David Beeson, 1st July 2021
North-west Hampshire’s non-urban areas are dominated by three land uses. 1) Forest on the alkaline, chalky clay caps, 2) Damp riverine meadows, some of which were proper water meadows until the mid-1900s and 3) Traditional farmland, which is mostly arable, growing grass crops – wheat, barley and blue ryegrass for the biogas plant. Yes, we do have some cattle and sheep, but you must look hard to find them these days. Diversification occurs, and we have the occasional farm shop, and many would-be meadows are now horse paddocks. It is a landscape, from the air, as these features are frequently hidden from us riffraff, of new multi-million-pound houses and their estates. I know of a million-pound kitchen in one, and a 12 million-pound new mansion. Some people are not short of cash.
Yet between all this are a few chunks of ‘waste’ ground. The left-overs, the junk. I have two near me. One is a field where the farming estate gave up and left it to nature. The other is composed of dumped clay over a refuse tip. Both are now biologically diverse and worth exploring. To me, not waste ground.

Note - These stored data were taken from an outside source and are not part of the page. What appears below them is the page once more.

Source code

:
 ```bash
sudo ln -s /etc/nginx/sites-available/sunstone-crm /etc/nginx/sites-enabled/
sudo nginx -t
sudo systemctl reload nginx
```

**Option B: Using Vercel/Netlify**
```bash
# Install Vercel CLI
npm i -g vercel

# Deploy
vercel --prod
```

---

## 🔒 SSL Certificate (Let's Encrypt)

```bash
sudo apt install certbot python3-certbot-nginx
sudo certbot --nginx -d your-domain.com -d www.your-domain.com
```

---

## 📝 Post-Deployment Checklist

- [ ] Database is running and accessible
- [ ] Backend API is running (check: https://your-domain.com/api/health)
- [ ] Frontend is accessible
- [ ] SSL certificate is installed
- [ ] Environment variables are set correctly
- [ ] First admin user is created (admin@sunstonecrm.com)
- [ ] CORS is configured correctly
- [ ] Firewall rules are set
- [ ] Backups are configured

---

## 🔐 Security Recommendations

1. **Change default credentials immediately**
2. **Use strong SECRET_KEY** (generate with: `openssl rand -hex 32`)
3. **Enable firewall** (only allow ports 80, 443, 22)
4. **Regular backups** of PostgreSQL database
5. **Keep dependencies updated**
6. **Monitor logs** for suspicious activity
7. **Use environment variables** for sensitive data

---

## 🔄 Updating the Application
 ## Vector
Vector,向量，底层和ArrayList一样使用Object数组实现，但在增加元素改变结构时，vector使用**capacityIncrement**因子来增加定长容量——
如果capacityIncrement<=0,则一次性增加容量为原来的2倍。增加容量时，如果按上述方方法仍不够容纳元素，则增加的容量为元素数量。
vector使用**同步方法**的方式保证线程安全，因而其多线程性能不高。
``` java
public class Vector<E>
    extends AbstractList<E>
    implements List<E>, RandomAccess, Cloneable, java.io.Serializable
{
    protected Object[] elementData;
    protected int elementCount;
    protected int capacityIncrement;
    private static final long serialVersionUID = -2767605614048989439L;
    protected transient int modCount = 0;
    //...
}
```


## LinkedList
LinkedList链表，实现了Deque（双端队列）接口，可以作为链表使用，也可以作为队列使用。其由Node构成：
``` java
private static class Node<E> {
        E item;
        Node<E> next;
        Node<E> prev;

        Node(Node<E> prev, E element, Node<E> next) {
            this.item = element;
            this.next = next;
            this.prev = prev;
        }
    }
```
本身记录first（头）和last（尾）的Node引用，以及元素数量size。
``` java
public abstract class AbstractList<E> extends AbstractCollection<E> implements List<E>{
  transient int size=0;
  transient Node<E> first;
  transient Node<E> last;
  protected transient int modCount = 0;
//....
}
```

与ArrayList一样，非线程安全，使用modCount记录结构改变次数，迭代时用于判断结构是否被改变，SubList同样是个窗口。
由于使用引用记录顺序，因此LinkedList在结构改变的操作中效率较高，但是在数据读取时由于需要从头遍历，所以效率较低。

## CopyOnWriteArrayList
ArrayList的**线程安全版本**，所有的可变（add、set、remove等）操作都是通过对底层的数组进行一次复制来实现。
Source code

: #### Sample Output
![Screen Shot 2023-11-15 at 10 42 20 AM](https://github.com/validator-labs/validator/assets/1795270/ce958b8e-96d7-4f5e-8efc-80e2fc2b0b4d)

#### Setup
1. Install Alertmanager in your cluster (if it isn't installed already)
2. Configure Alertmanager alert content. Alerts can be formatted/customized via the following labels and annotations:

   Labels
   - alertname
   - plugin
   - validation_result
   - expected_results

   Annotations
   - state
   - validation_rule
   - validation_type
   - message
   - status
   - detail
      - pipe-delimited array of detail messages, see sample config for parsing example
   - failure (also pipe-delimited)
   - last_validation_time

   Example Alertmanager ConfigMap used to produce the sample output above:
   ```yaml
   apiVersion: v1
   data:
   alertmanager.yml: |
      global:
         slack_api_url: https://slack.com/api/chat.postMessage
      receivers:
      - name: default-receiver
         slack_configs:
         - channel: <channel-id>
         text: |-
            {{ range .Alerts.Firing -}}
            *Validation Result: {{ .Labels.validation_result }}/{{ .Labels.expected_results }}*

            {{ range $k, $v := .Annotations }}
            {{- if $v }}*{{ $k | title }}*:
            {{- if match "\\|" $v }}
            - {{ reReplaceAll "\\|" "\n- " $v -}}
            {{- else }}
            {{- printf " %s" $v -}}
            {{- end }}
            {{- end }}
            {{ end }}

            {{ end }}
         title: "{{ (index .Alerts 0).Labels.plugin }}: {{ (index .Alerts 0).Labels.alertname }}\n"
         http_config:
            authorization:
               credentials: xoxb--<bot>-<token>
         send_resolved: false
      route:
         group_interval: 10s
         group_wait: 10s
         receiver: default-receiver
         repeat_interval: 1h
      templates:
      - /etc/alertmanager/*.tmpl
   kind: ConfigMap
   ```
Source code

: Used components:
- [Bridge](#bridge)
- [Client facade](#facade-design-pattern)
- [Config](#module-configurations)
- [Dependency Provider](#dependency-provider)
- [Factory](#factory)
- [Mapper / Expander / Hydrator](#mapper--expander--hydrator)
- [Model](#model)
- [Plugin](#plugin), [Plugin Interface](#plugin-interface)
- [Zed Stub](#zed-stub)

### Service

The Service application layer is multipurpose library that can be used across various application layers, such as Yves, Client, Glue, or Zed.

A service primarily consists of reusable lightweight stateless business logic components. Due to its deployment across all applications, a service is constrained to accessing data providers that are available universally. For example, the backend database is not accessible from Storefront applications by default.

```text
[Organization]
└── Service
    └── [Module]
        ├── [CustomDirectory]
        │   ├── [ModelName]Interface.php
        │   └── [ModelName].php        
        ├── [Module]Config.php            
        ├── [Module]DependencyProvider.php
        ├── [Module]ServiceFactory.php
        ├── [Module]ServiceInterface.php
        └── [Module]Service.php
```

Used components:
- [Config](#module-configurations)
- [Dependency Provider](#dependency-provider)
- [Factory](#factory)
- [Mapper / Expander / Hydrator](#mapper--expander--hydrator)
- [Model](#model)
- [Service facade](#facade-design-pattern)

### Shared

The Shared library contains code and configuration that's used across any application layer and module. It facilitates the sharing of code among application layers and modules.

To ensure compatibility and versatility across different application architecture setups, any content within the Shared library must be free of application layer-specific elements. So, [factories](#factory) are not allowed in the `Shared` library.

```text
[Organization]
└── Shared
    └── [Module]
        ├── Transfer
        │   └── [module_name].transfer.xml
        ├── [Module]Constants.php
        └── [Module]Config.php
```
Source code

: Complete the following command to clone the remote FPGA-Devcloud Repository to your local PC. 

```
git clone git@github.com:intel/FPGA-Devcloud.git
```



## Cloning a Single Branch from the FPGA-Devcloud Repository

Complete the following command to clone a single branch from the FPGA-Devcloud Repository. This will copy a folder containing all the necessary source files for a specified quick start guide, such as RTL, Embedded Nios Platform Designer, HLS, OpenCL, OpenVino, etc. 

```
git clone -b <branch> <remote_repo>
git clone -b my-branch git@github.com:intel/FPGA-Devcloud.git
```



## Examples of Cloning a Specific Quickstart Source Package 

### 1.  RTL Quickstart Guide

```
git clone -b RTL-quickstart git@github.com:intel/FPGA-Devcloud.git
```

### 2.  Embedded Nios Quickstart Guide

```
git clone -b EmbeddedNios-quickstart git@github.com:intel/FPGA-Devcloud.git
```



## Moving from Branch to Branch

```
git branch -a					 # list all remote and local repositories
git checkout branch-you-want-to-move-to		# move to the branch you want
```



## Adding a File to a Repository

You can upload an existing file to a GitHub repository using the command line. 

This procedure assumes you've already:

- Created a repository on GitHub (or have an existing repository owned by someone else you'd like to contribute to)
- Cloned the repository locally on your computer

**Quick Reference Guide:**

The first is just a fifteen-minute walk, along the Harewood Forest’s most northerly footpath southwards. The field chunk is just a few acres and was arable farmland until about fifteen years ago. I suspect more money was thrown into the seeds, fertilizer and diesel than came out in crop. Now it is cut in the autumn and ignored. Nature has slowly diversified it. Winds blow in light seeds, birds carry more in their guts and the mammals bring adhesive seeds on their fur. Now, in early July it is beautiful. Soft grasses wave in the breeze at the bottom of the slope where the soil is marginally deeper, and on the thinner soils are masses of orchids, dandelion-relatives and a myriad of smaller plants. Butterflies have move in too, with meadow browns, marbled whites and orange skippers newly hatched. Young grasshoppers and crickets are growing rapidly and will soon sing their high-summer song. Mammals are sparse, although a female roe deer wearily kept me company for an hour.

Given a choice, ground diversifies and then slowly reverts to scrub … and eventually woodland – biological succession. Here that is stopped by that yearly mowing, probably to encourage pheasants to feed here and more easily to shoot them in autumn.






From here (SU 406 453) I headed towards Longparish, along a hazel dominated field edge that fringed a huge barley field that offered only one singing skylark. Here is the second site (SU 410 440) – landfill from the 1970s, 80’s and 90s, I guess. It was capped with more waste – grotty soil and left. The plants grow more strongly here when compared to the chalky field, although some chunks are short turf. Pyramidal orchids are in their tens of thousands, with other gems hiding away. Apart from the orchids, the vegetation is a contrast to the other site. This is moving through succession with hawthorn, privet, dogwood and other shrubs now reaching two metres. The grasses are higher – a metre when compared to 20cm and bindweed climbs the stalks. There are deer here too, and the twin black, long ears of hares can be spotted as they trot away. Soon the nests of harvest mice can be found by the determined wildlife enthusiast, as I have found the cute rodent on the edge of the site. Birds are here in good diversity – yellowhammers still calling today.






Between those two sites there is interest as well. Acres of medicinal opium poppies are flowering near the Buck Filling Station on the A303, adjacent to the landfill. A dead hazel dormouse on the path through Harewood, and the late-breeding calls of chiffchaffs keeping me company. And, eventually, the first hatching of silver-washed fritillary butterflies, and was that a purple emperor or a white admiral butterfly? Too much a glancing view to decide.